I obviously don’t want to say anything that will give away too much. So I’ll be as discreet as I can be.


Phew… now that’s out of the way.

I’m confident in saying that The Diabolic is so close to Orson Scott’s Ender’s Game. I haven’t read many Sci-Fi books, but that’s the best way I can put it.

I could not put down the book, let’s get that straight. I was tweeting Kincaid at three in the morning, and I hope I wasn’t too annoying. Every single time an intense moment happened in the book I would start jumping up and down and screeching like a dying cat.

Just a disclaimer for sensitive readers, this book does contain violence. Like… a lot. But in a very good way, for me anyways. But aside from that, the abstract in the storyline is astonishing.

Kincaid perfectly captures the human condition in a teenage humanoid… if that makes sense. As I was reading Nemesis’s narrative, I found myself nodding in agreement. Sometimes the occasional whimper slipped because of how true and raw the emotions were in this book.

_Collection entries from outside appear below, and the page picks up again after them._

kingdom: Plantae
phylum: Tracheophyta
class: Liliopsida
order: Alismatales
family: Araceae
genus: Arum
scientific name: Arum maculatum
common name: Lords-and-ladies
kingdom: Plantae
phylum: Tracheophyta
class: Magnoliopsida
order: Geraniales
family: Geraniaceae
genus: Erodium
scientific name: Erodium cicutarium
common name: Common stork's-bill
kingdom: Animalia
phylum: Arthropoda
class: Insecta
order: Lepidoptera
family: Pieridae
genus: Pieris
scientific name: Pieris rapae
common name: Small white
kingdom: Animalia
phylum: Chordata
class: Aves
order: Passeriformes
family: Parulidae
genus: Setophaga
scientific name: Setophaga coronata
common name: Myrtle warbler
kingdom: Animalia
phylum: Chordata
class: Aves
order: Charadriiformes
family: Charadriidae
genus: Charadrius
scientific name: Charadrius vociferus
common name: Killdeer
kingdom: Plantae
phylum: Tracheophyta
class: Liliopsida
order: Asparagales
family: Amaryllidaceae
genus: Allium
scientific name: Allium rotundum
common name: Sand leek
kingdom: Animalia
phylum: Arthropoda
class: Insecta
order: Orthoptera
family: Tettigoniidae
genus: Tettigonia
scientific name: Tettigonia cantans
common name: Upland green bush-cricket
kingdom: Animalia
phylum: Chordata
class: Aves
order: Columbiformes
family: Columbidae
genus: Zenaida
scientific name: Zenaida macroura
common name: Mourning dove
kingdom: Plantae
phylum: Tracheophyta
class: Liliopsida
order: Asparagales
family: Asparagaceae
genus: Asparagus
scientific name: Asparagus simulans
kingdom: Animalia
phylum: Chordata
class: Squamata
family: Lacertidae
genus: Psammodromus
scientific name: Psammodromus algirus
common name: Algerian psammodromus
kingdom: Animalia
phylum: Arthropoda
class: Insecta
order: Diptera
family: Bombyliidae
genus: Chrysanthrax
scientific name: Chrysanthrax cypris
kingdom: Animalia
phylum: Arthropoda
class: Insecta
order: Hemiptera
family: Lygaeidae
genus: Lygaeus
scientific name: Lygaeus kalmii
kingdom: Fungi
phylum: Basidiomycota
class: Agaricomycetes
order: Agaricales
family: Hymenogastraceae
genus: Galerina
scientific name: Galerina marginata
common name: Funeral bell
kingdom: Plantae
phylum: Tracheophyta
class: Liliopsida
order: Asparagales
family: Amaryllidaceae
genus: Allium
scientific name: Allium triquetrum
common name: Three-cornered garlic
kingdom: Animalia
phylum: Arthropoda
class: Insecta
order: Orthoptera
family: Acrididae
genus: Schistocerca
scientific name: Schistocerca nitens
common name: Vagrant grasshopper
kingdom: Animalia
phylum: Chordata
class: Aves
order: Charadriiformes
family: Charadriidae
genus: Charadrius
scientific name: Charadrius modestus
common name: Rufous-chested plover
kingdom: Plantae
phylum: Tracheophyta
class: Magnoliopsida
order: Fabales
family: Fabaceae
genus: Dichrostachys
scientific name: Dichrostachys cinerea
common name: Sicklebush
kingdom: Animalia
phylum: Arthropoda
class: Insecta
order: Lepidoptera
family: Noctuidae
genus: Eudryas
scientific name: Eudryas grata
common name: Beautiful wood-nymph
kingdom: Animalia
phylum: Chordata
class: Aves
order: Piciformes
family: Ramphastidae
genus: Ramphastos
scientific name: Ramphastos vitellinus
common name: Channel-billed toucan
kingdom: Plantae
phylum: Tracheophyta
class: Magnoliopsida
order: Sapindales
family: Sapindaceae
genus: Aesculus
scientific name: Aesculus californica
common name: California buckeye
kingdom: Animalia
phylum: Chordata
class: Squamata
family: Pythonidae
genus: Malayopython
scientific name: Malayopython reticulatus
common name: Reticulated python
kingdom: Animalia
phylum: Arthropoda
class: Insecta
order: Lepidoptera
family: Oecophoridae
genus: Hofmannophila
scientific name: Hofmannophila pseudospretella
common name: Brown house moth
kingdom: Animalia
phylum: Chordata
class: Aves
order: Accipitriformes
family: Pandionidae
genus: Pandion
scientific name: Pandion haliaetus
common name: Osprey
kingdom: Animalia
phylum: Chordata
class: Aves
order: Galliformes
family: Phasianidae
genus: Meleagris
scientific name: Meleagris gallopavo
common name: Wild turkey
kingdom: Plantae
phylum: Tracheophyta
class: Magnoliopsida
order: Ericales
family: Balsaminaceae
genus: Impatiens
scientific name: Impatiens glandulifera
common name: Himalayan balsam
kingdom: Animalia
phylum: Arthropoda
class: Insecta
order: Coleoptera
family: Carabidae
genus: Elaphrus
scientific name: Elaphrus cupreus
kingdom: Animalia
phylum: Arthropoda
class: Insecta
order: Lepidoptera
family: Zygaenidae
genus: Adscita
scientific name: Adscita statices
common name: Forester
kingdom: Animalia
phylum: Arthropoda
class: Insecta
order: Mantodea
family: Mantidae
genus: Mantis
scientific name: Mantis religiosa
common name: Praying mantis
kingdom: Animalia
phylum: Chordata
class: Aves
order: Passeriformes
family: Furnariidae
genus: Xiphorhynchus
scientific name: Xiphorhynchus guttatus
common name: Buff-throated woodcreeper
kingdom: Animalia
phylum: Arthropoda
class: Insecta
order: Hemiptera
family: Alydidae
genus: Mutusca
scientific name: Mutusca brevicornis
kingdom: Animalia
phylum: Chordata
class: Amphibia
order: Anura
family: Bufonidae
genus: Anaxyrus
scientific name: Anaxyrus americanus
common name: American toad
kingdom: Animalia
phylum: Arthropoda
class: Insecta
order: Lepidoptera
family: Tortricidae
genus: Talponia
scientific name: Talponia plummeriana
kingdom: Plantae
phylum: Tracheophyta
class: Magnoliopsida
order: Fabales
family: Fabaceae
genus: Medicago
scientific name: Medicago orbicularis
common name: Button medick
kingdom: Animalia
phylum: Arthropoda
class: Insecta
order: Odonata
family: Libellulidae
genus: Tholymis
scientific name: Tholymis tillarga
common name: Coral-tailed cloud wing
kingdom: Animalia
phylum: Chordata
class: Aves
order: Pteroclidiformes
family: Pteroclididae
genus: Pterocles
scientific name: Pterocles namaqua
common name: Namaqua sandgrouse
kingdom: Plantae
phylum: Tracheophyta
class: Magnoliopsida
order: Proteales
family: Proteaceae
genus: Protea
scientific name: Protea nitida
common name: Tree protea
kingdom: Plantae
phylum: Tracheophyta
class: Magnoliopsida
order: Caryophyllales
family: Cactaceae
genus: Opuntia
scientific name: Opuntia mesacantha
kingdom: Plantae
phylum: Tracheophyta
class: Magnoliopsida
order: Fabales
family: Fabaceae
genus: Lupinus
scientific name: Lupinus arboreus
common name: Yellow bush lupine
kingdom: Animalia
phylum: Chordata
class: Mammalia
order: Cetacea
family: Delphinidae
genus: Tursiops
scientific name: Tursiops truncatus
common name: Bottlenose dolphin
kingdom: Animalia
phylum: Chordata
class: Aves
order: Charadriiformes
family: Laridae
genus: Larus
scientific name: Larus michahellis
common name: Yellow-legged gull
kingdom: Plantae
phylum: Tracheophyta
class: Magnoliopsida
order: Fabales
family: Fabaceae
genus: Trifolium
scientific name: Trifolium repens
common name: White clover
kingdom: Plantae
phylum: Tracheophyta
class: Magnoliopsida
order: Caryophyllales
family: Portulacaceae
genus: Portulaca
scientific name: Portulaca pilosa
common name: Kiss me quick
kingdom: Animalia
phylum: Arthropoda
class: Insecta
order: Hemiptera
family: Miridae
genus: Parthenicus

The plot was well done. I don’t think I found any holes in it, and Kincaid did a good job on letting her readers understand what’s going on the society the characters live. It’s complex in a very good, satisfyingly scratching an itch, way. There were some moments where I could feel myself getting trapped, wondering how Nemesis would get herself out of a very deep hole, but she would and I cheered her on.

This book is a standalone, so be prepared for whatever ending is coming your way. I’m a huge fan of endings not going my way, it makes them that much realistic.

The book goes over topics such as love, courage, and friendship. It’s hard not to feel everything Nemesis feels, I was so entranced by how easily I was influenced by her. I normally can see through an author’s attempt to make me feel whatever a character is feeling, because they make it choppy and hard to believe. Let’s face it, it’s really hard to make readers experience what a character is experiencing. But Kincaid did not disappoint me.

It kind of reminded me of when I was reading Carol Rifka’s Tell the Wolves I’m Home.

There are moments in our lives where we have to ask ourselves what our purpose is and how do we find the answers to our existence, and when Nemesis brings up those questions I kind of nod and think, “yeah… what am I doing?” If Kincaid can bring her young readers to think that way, I say kudos.

Have you ever read a book and just appreciated it as well? I just want to thank Ms. Kincaid for the masterpiece. I also want to thank Simon and Schuster and Indigo for giving me an ARC. And if in the near future this book becomes a motion picture, I would be first in line to buy my movie ticket. Before reading this book I had EXTREMELY high expectations, as I usually do, and it did not disappoint. If anything, it excelled the further I read.

Like I said, if you get an ARC treasure it, but if you can’t, preorder it as soon as possible. It’s worth your time, imagination, and money. However, prepare yourself for suspense and violence. I’m the type of reader who enjoys authors like Jeff Lindsay, Barry Lyga, and S. E. Green. But I honestly think this book is perfectly fine, especially for readers ranging from 14 and up. I highly recommend for schools to start including it in their English syllabus as well.

Note to author if she reads this:

To S. J. Kincaid:

Thank you, thank you, thank you. I really hope your book sells out and makes it to the top of charts. You’ve created something amazing and I can’t stress how important this book is to me now.

I haven’t cared for a book in so long. I don’t even want to let my friends borrow it from me in fear that they might physically damage it.